King agrees to meet opposition leaders
Nepal's king agreed to opposition demands to negotiate with their full leadership in a bid to defuse a crisis over the royal control.
Nepal's king agreed Wednesday to opposition demands to negotiate with their full leadership in a bid to defuse a crisis over royal control of the Himalayan kingdom, a party leader said.
Prime Minister Surya Bahadur Thapa, a staunch royalist handpicked by King Gyanendra, resigned May 7 after more than a month of angry protests in Kathmandu against the monarchy.
Nepal has since been in political deadlock with the opposition demanding the king invite leaders of the five main parties together to the palace and not individually as he had proposed.

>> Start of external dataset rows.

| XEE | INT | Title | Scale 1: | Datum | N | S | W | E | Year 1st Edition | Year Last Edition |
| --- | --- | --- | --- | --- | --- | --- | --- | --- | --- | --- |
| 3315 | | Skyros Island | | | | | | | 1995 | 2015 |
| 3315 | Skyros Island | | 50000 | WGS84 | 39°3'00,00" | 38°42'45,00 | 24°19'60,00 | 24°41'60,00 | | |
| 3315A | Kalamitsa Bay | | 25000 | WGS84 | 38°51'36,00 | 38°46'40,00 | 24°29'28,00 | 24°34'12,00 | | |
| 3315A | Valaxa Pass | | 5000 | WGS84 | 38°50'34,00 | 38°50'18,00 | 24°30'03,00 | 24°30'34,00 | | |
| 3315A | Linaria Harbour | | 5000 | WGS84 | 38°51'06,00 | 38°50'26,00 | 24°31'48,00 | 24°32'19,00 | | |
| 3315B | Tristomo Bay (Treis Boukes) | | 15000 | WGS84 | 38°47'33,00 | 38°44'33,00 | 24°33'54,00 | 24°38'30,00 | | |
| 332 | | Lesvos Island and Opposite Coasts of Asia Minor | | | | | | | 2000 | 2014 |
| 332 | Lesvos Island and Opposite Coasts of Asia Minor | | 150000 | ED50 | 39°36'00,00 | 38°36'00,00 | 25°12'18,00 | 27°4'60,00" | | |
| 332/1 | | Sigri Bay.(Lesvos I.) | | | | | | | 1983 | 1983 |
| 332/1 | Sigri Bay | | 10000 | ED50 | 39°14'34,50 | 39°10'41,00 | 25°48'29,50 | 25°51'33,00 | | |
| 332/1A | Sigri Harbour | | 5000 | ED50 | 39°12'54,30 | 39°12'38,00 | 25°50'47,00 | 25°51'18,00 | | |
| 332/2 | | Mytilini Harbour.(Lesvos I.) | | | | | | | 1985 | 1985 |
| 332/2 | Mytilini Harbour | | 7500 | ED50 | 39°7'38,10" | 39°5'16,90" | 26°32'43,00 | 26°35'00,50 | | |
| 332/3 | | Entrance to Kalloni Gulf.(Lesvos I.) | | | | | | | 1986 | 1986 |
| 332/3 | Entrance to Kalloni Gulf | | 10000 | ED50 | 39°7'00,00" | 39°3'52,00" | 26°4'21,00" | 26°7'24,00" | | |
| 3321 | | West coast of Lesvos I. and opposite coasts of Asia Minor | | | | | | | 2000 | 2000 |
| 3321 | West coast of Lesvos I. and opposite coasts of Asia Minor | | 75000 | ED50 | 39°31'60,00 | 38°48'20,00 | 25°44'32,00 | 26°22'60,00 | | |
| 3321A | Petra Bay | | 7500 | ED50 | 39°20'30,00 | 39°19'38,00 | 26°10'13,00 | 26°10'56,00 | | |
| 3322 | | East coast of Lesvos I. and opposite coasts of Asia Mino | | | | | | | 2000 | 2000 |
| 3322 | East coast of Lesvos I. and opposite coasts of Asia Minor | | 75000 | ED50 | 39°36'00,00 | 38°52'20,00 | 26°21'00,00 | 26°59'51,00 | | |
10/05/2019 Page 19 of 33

"The king has agreed to meet the protesting opposition parties' leaders jointly Wednesday evening to discuss ways to end the current political impasse in the country," said a leader of the largest party, the Nepali Congress.
He said the five-party alliance was locked in a meeting to prepare an agenda. Gyanendra fired the elected government in October 2002 accusing it of failure to govern Nepal and to end a bloody Maoist insurgency.
The meeting with the king would come on the second day of a three-day strike called by the rebels which has shut down the kingdom.
The Maoists, who are not affiliated with the opposition parties, want to turn the world's sole Hindu state into a secular, communist republic.